Low-cost Tablet Market Needs a Serious Facelift


      The overall tablet market is in sort of a downward slump right now. With tablet sales expected to stall 7.2 percent this year, down from the enormous 53.7 percent growth last year, developers and manufacturers are scrambling to come up with something new for the struggling tablet industry.
     Although tablets will soon become the go-to device for most American consumers, and perhaps even shoppers in developing markets, to perform their everyday tasks, sales have suddenly taken a dive, something that’s unheard of for red hot consumer electronics.
     Experts have tried to reassure investors by arguing that this just a short-term hurdle to overcome and that there were too many quixotic expectations in the early stages of the mobile market. Others, however, have conceded that tablets are akin to video game consoles in the sense that they don’t have the same utility as a smartphone, and consumers are beginning to come to this realization.
     Benedict Evans, an analyst and investor with the venture capital firm Andreessen Horowitz, told Bloomberg News that as smartphones become larger and transform into phablets (a hybrid of a phone and a table) consumers are having a difficult time attempting to justify throwing down $400 for a tablet.
     The International Data Corporation (IDC) averred in a report that many consumers are using their smartphones to perform their day-to-day chores and office tasks instead of their tablets – this also means that tablet lifecycles are lasting longer than the usual two- to three-year periods that smartphones experience.
     Since consumers and workplaces are depending upon personal computers and laptops to perform more complex duties, like content creation and document production, there is a growing trend to adopt low-cost tablets. The demand for these products have seen immense growth in emerging markets, particularly in China and India.
     Manufacturers are already taking advantage of this. Chinese manufacturer Xiaomi may launch a $100 tablet early next year, while Samsung’s low-cost tablets are generating an enormous amount of sales in New Delhi. Meanwhile, Intel announced last month a partnership with Chinese chip maker Rockchip to produce processors for low-cost tablets and other affordable devices.
     The XMM6321 dual-core processor with 3G capabilities, which was the first chip to come out of the collaborative process between both enterprises, is already reaching global markets for the inexpensive mobile devices. It has become so successful that it will soon be seen in Android devices.
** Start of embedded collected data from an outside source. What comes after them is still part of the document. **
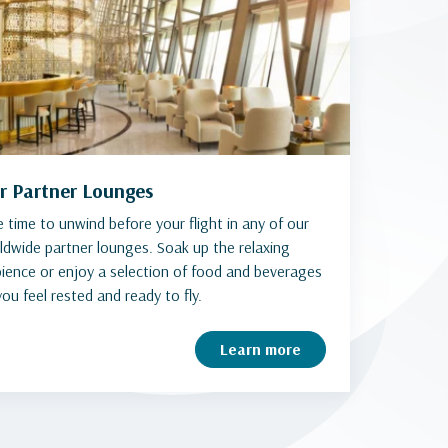
r Partner Lounges
e time to unwind before your flight in any of our
ldwide partner lounges. Soak up the relaxing
ience or enjoy a selection of food and beverages
you feel rested and ready to fly.
Learn more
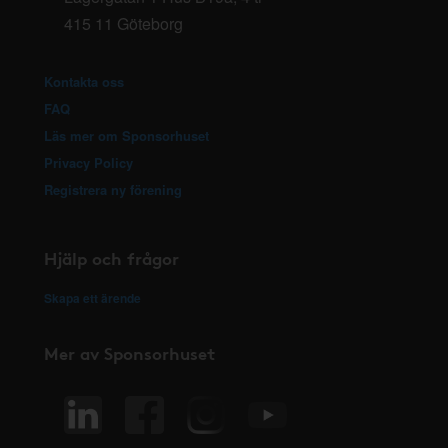
415 11 Göteborg
Kontakta oss
FAQ
Läs mer om Sponsorhuset
Privacy Policy
Registrera ny förening
Hjälp och frågor
Skapa ett ärende
Mer av Sponsorhuset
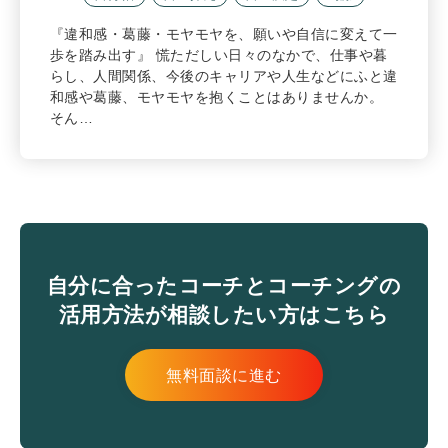
『違和感・葛藤・モヤモヤを、願いや自信に変えて一
歩を踏み出す』 慌ただしい日々のなかで、仕事や暮
らし、人間関係、今後のキャリアや人生などにふと違
和感や葛藤、モヤモヤを抱くことはありませんか。
そん…
自分に合ったコーチとコーチングの
活用方法が相談したい方はこちら
無料面談に進む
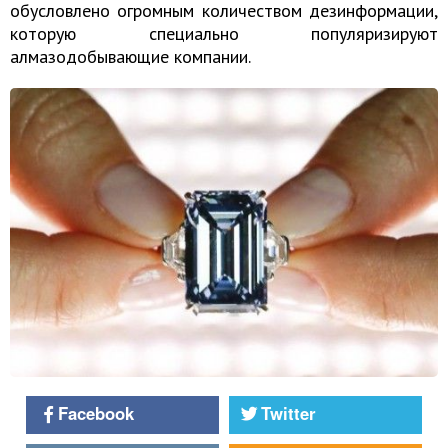
обусловлено огромным количеством дезинформации,
которую специально популяризируют
алмазодобывающие компании.
Facebook
Twitter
     According to media reports, the chip supports display resolutions of 854 x 480 or 1024 x 600 pixels and can handle 1080p HD video decoding at 30 FPS while also enabling 8MP rear and 3MP front cameras. In addition, it can have a clock speed of one GHz.
     With the Chinese tablet market projected to grow between 40 and 60 percent within the next few years, it’s this type of power that low-cost tablets need. Will it facilitate enormous growth of the low-cost tablet industry? Time will tell, but it is promising that companies like Samsung and Intel are taking it seriously.
     Tech firms are realizing that consumers prefer to use tablets for social media, shopping and checking email, but when it comes to more intricate aspects, ostensibly the PC remains king for bigger and more important computer tasks – hence why desktop PC shipments will reach 133.5 million units in 2014, only slightly down 2.2 percent from last year.
IDC analyst Tom Mainelli may have said it best in an interview with Computer Weekly: “PCs still have a big role to play, primarily in commercial but also in consumers’ lives.”
     Apparently, the untimely demise of the death of the PC have been greatly exaggerated, and this won’t bode well for the tablet industry unless something can transform the power and functionality of tablets.